L’écrivain franco-algérien Kamel Daoud, couronné du prestigieux Goncourt 2024 pour son roman Houris, se trouve au cœur d’une vive controverse. Peu après le triomphe du roman, Saâda Arbane, une Algérienne résidant près d’Oran, a accusé l’auteur d’avoir détourné son histoire personnelle, avec la complicité de son épouse, psychiatre.
Dans une interview accordée à la chaîne privée algérienne One TV, Saâda Arbane affirme que l’intrigue de _Houris_ s’inspire directement de son propre vécu par les traumatismes de la guerre civile algérienne en 1990. Selon elle, Kamel Daoud et son épouse lui auraient demandé à plusieurs reprises la permission de raconter son histoire dans un roman, une proposition qu’elle dit avoir catégoriquement refusée. Ces accusations, particulièrement graves, incluent alors une violation présumée du secret médical, mettant en cause la psychiatre, qui aurait partagé des informations confidentielles avec son mari écrivain.
Face à ces allégations, Kamel Daoud a réagi dans une tribune publiée dans l’hebdomadaire Le Point, après un temps de silence. L’écrivain dément fermement ces accusations et dénonce des affirmations « totalement fausses ». Il insiste sur le fait que _Houris_ ne partage aucun point commun avec le vécu de Saâda Arbane, si ce n’est le thème universel de la douleur d’un pays marqué par des décennies de violence. Selon Daoud, l’œuvre s’inscrit dans une réflexion plus vaste sur la guerre civile algérienne et les blessures collectives qu’elle a laissées.

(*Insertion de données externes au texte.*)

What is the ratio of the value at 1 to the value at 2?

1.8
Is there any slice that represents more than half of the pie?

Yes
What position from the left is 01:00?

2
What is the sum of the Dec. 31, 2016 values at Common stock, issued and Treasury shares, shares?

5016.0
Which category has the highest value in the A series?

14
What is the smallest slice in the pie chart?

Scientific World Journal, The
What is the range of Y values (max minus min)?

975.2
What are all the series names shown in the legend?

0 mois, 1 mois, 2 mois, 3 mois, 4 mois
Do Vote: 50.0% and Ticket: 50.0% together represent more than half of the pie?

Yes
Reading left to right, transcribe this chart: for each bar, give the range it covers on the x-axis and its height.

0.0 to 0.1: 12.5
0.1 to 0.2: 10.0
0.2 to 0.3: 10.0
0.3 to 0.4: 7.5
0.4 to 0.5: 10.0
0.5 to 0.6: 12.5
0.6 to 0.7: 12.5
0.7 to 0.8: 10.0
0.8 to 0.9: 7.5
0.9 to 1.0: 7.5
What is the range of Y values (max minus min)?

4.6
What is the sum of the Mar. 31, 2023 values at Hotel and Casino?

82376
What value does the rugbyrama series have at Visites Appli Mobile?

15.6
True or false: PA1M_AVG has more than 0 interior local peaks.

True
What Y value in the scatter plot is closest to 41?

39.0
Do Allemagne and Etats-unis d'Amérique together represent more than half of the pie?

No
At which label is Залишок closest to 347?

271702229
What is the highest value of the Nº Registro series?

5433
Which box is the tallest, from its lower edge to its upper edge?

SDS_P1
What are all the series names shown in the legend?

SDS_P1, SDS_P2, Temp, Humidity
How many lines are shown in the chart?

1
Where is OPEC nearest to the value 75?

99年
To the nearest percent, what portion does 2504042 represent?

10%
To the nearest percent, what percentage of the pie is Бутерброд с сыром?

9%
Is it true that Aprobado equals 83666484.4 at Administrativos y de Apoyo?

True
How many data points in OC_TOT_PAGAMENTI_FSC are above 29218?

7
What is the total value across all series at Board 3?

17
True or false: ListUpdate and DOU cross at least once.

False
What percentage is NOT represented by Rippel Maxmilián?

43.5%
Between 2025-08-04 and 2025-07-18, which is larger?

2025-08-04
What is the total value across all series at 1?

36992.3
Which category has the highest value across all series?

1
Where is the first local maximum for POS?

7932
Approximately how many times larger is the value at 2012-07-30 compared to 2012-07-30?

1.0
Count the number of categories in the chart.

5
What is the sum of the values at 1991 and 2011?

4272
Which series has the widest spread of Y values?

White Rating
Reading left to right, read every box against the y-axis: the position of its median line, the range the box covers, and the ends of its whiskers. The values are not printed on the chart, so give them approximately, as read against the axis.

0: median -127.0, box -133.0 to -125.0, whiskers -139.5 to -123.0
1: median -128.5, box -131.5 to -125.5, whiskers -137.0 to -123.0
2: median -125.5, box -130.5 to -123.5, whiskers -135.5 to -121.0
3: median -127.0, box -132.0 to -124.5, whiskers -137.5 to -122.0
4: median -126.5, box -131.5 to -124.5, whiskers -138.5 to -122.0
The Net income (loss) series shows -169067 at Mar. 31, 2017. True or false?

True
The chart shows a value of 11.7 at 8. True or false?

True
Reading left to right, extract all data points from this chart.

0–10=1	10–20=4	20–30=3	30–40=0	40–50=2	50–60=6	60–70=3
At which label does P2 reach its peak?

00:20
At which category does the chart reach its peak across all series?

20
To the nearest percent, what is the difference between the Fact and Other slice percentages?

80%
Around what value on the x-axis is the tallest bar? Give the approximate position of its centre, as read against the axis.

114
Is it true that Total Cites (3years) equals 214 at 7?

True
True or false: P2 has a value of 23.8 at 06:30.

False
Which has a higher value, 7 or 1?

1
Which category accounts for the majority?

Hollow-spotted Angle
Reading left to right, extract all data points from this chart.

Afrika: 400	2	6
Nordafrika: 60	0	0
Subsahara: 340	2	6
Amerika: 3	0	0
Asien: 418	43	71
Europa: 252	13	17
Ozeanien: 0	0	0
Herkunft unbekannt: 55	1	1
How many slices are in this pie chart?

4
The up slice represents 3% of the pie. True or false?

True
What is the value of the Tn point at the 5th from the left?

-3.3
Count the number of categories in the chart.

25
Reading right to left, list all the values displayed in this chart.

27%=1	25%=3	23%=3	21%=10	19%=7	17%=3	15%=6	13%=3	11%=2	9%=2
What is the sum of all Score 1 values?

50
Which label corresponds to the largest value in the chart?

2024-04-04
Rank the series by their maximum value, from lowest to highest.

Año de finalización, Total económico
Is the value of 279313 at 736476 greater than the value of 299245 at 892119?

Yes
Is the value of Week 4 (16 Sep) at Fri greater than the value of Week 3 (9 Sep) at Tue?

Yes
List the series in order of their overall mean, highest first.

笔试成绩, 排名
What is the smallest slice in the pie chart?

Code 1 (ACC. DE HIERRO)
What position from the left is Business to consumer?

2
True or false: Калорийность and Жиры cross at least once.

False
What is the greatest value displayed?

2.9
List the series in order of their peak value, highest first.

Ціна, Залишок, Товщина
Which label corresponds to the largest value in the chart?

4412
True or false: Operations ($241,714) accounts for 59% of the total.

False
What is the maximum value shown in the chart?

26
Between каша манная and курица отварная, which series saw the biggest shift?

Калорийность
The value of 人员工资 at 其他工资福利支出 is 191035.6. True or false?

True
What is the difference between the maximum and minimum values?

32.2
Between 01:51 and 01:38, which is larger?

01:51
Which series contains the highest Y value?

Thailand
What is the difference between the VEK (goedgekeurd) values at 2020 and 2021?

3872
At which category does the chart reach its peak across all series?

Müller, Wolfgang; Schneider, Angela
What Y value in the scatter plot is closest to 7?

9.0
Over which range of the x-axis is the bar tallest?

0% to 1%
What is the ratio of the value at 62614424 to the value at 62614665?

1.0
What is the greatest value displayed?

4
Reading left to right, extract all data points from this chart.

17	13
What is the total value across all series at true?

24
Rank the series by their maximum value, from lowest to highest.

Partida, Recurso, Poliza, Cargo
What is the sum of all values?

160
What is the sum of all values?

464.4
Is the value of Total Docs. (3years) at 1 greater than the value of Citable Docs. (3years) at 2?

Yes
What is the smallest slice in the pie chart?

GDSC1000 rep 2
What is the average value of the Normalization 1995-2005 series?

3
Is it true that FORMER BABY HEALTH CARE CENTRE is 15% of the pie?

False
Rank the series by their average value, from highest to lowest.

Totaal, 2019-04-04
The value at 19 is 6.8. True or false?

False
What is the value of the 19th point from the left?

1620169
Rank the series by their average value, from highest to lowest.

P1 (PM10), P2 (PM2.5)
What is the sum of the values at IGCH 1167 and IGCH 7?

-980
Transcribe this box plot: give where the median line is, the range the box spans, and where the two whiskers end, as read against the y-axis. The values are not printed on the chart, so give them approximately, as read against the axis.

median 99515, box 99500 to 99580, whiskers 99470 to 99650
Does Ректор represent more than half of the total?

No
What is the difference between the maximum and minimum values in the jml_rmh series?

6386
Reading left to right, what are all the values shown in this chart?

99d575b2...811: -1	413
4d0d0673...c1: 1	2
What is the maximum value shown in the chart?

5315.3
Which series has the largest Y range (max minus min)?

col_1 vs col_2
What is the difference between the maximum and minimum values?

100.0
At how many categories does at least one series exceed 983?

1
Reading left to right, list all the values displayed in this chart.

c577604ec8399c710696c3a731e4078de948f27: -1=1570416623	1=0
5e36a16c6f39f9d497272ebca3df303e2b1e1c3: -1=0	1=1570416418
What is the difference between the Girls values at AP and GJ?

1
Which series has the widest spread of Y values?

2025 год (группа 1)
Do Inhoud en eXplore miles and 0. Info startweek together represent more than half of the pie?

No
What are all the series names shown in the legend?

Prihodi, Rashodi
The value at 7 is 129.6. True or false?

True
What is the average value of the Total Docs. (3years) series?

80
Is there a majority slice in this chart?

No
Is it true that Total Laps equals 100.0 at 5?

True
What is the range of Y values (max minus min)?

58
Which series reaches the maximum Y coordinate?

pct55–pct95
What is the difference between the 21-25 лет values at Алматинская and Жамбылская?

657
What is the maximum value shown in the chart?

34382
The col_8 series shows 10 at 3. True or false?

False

Daoud se montre également critique envers son accusatrice, qu’il estime manipulée dans un contexte politique tendu. Il va jusqu’à dénoncer une stratégie de diversion orchestrée par la dictature algérienne pour détourner l’attention des véritables responsables des tragédies du pays. « Le paradoxe étant ici qu’une femme n’accuse pas ses bourreaux, mais un écrivain », déclare-t-il avec amertume.
L’éditeur Gallimard avait déjà dénoncé des attaques « diffamatoires » à l’encontre de l’auteur. Soulignons que _Houris_ est frappé d’interdiction en Algérie, et qu’il n’a pas pu participer au Salon du livre d’Alger en novembre dernier.
Le prix Goncourt a consacré l’engagement de Kamel Daoud à briser le silence sur les pages sombres de l’histoire algérienne, mais ce triomphe littéraire pourrait-il être terni par cette affaire ? Un enjeu considérable pour l’écrivain ainsi que pour la maison d’édition.